Estate Planning.  A revocable trust is trust that could be amended and cancelled.  Revocable trusts are used primarily as probate avoidance devices.

A revocable trust is a trust that the person who creates it, generally called the settlor, can revoke during the person’s lifetime.  During the time a trust is revocable, the trustee of that trust owes his/her duties not to the beneficiaries listed in the trust, but to the settlors of the trust.  That is because the property transferred into a revocable inter vivos trust is considered the property of the settlor for the settlor’s lifetime and the beneficiaries’ interest in that property is merely potential and can evaporate in a moment at the whim of the settlor.  Since a revocable trust can be amended or cancelled, a settlor of a revocable trust may amend the beneficiaries named therein or may cancel the trust altogether, which would result in the trust property being transferred back to the settlor.

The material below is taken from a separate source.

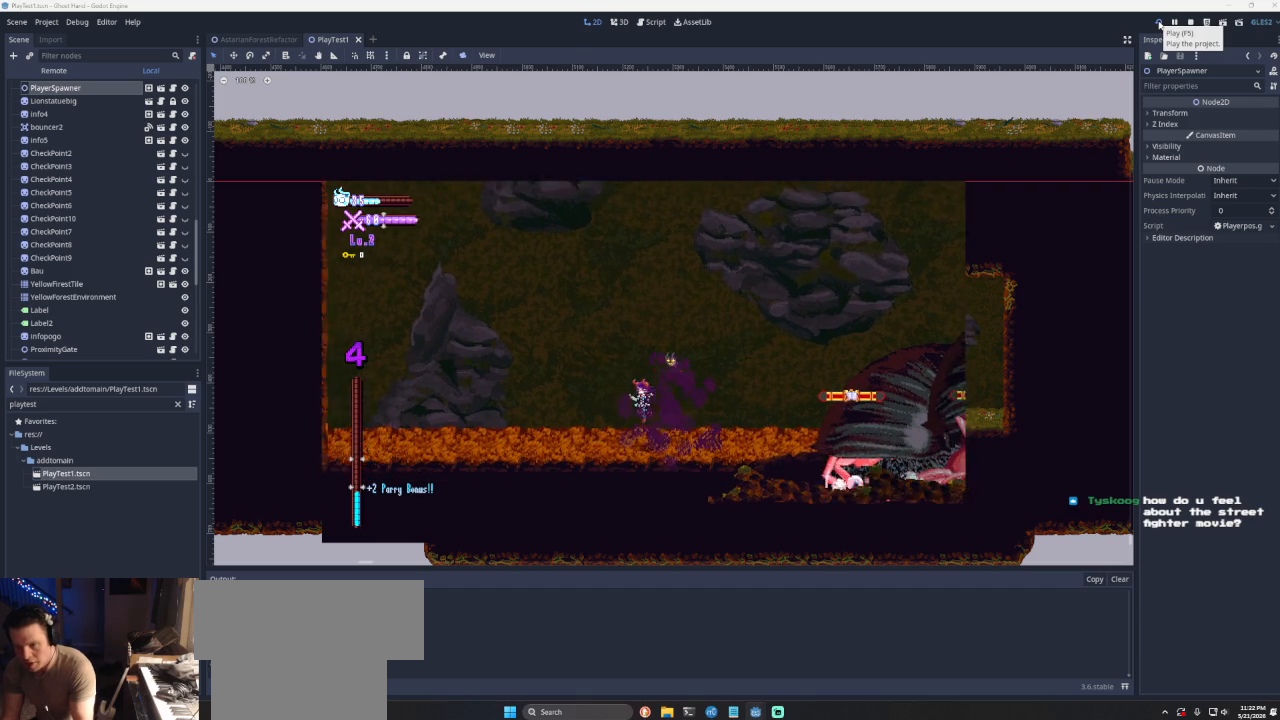
{"buttons": [], "left_stick": "right", "right_stick": "center", "events": [[200, "left_stick", "left"], [367, "left_stick", "right"]]}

Importantly, a revocable trust cannot be used to shield the settlor’s property from his/her creditors.  In many jurisdictions, the law does not distinguish between property held in a revocable trust and property owned by the settlor of such a revocable trust.  The settlor of a revocable trust with the power to revoke effectively retains full ownership and control over any property transferred to that trust.  Thus, creation of a revocable trust does not prevent creditors of the settlors – who are often also the trustees and the sole beneficiaries during their lifetimes – from reaching the trust property.